- Add anatto or dragon's-blood to the tincture of turmeric, and brush over as usual.
1430. Wood: Black
- Drop a little sulphuric acid into a small quantity of water, brush over the wood and hold to the fire; it will turn a fine black, and take a good polish.
- Take half a gallon of vinegar, an ounce of bruised nut galls, of logwood chips and copperas each half a pound—boil well; add half an ounce of the tincture of sesquichloride of iron, formerly called the muriated tincture and brush on hot.
- Use the stain given for ships' guns.
- Take half a gallon of vinegar, half a pound of dry lampblack, and three pounds of iron rust, sifted. Mix, and let stand for a week. Lay three coats of this on hot, and then rub with linseed oil, and you will have a fine deep black.

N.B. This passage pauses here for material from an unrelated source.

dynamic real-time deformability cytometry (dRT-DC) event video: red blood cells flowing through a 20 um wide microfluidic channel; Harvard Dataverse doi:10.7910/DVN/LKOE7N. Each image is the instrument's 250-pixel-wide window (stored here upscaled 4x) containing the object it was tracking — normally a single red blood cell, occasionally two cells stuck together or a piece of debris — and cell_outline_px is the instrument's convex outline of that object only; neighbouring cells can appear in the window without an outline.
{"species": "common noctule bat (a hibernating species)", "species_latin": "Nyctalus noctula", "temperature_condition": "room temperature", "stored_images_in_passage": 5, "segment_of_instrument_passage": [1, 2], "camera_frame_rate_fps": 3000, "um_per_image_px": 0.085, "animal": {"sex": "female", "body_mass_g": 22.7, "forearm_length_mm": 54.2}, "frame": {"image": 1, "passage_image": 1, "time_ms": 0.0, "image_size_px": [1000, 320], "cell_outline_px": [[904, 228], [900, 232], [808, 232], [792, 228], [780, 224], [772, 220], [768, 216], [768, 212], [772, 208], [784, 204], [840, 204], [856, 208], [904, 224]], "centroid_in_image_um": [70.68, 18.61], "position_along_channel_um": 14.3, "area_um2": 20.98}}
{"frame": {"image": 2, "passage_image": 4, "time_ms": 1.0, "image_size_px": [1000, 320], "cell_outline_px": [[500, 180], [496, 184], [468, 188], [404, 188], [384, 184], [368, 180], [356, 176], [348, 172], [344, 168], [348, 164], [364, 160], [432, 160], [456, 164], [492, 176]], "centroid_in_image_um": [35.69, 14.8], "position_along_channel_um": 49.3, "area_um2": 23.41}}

- Add to the above stain an ounce of nut galls, half a pound of log-wood chips, and a quarter of a pound of copperas; lay on three coats, oil well, and you will have a black stain that will stand any kind of weather, and one that is well suited for ships' combings, &c.
- Take a pound of logwood chips, a quarter of a pound of Brazil wood, and boil for an hour and a half in a gallon of water. Brush the wood several times with this decoction while hot. Make a decoction of nut galls by simmering gently, for three or four days, a quarter of a pound of the galls in two quarts of water; give the wood three coats of this, and, while wet, lay on a solution of sulphate of iron (two ounces to a quart), and when dry, oil or varnish.
- Give three coats with a solution of copper filings in aquafortis, and repeatedly brush over with the logwood decoction, until the greenness of the copper is destroyed.